> [課題の内容]:
1. 救急車を呼んだ体験談のうち、「いつも110/60くらいの血圧が上が160くらいになっていた。」から「辛い中、同じような質問を何度も繰り返されるのでだんだんイライラしてくるミッコ。」までを、その両方を含めて一字一句そのまま書き写してください。
2. 救急車を呼んだ体験談で、知らない人が来るとパニックになるため個室に閉じ込めた猫は何匹ですか。
3. 救急車を呼んだ体験談の続きを、最後に示された文の後から書き進めてください。

私が病院まで運ぶ?動かして大丈夫なのか?
補助しながらとはいえ、外は雪。今自力で車まで移動させるのは危険な気がする。
救急相談にかけてみよう。
以前何かで読んだ#7119にかけてみたが繋がらない。(後でわかったが対応していない地域があるとのこと)
行政のホームページを見てもわからない。
ダメだ!もう119しよう。

当時の携帯電話の履歴。途中199とかかけ間違えして慌てているのがわかる。札幌の電話番号は旭川市のHPに載っていた北海道救急医療情報案内センターの番号。当番医療機関を教えてくれるらしい。


コールするとすぐに繋がる。
こちらの状況を伝え、意識があり、会話も出来ているが、親が大動脈解離した時に症状が似ている気がすると言っていることを伝えて、救急車を呼んでいいのか訊ねると、
「目の前にいるあなたが必要だと感じたなら呼んで大丈夫ですよ。どうしますか?」と、
落ち着いた声で言ってもらい、少し冷静になってくる。
思っていたより気が動転していたことに気づいた。
「で、では、お願いします」

救急車が来るまで

電話を切ってから
健康保険証、お薬手帳を持ち、玄関から障害になりそうなものがないか確認、動線を確保した。
知らない人が来てパニックになる猫が2匹いることを思い出し、慌てて個室に閉じ込める。肝が据わって微動だにしない残り1匹はそのまま放置。

そうこうしている内に救急車到着。
玄関を開け放した状態で迎える。

直ぐに
酸素飽和度、左右の腕で血圧を測られる。
いつも110/60くらいの血圧が上が160くらいになっていた。
体温も測られるが36度。

同時に色々質問されるミッコ。
いつから痛いのか、どんな風に痛いのか、痛みは移動するか、体を動かしたら痛みは変わるのか、過去に大きな病気はしたか、かかりつけはあるのか、MAX痛いのが10とすると今はどれくらい?などなど。
辛い中、同じような質問を何度も繰り返されるのでだんだんイライラしてくるミッコ。

救急隊員さん達の様子はあまり切羽詰まった感じはせず、私もなんか呼んじゃいけなかったかな…なんて焦る。

突然インターホンが鳴り、開けっ放しの玄関に行くと
トドックの配達員さんが不安そうに立っていた。

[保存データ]
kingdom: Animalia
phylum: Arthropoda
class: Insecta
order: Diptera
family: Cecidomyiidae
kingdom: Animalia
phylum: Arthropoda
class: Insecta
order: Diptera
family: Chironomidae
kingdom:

---

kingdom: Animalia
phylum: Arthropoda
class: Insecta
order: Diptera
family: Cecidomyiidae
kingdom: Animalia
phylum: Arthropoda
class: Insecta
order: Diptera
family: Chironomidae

> [課題の結果]:
1.
いつも110/60くらいの血圧が上が160くらいになっていた。
体温も測られるが36度。

同時に色々質問されるミッコ。
いつから痛いのか、どんな風に痛いのか、痛みは移動するか、体を動かしたら痛みは変わるのか、過去に大きな病気はしたか、かかりつけはあるのか、MAX痛いのが10とすると今はどれくらい?などなど。
辛い中、同じような質問を何度も繰り返されるのでだんだんイライラしてくるミッコ。

2. 2匹です。

3.
タイミングよ。と思いながら商品を受け取る。

ややあって
うーん。とりあえず運ぶかー。となり、
担架に寝るよう促されるが仰向けは辛すぎて寝られず横向きで運ばれる。

ミッコが救急車に乗せられ、私は閉じ込めていた猫を解放してから乗り込んだ。
放置していた猫の銀子さんは隊員が来ても微動だにせず、まるで置物のようだった。

受け入れ先が決まり発車。

仕事中の夫にミッコが倒れたことと搬送先をLINEする。
ここまでで救急車呼んでから20分くらい。

救急車を呼んで良かったと思えるまで

18:00頃、病院に到着。
CTを撮るための同意書やら何やら検査の説明や造影剤の副作用など説明を受け何枚か書類を書かされる。

待っている間、救急車で運ばれてきたお爺さんが処置室ではなく待合室に座らされ、看護師さんと話しているのが聞こえてきた。
「今回の感じですと、救急車ではなくて、タクシーできてねー」とやんわり怒られている。

どうしよう。うちも同じようなパターンなら申し訳なさすぎる。と、少し怖くなる。

19:00頃、夫が合流。
二人でぼーっと待合室で待つ。
おにぎりを買ってきてくれてたが、その時は食べる気が起きなかった。

19:30頃、ようやく呼ばれる。
「大動脈解離です。すぐに〇〇病院に搬送します。
詳しくは〇〇病院の先生に聞いてください。
娘さんも直ぐに向かってください。」
「え??!」
「とりあえず、お母さんと話しますか?どうぞ」と、唐突に面会が許される。

「大事になってしまったね…」
何と声をかけたらいいか分からず、そんなようなことを言ったと思う。
「もう、私はここまでだね。もうダメでしょ。色んなことまだ整理できてないのに。」と、ミッコは物凄く弱気なことをつらつらと口走っていた。

「いやいや、大丈夫でしょ!何言ってんの!」
ギョッとして私も夫もとにかく明るく振る舞った。何というか、普通に話せてるし、きっと大丈夫だろうとその時本心で思ったので、簡単に言葉になった。

入院先の病院へ

〇〇病院に移動しながら、遠方に住んでいる弟に連絡するも電話に出ず。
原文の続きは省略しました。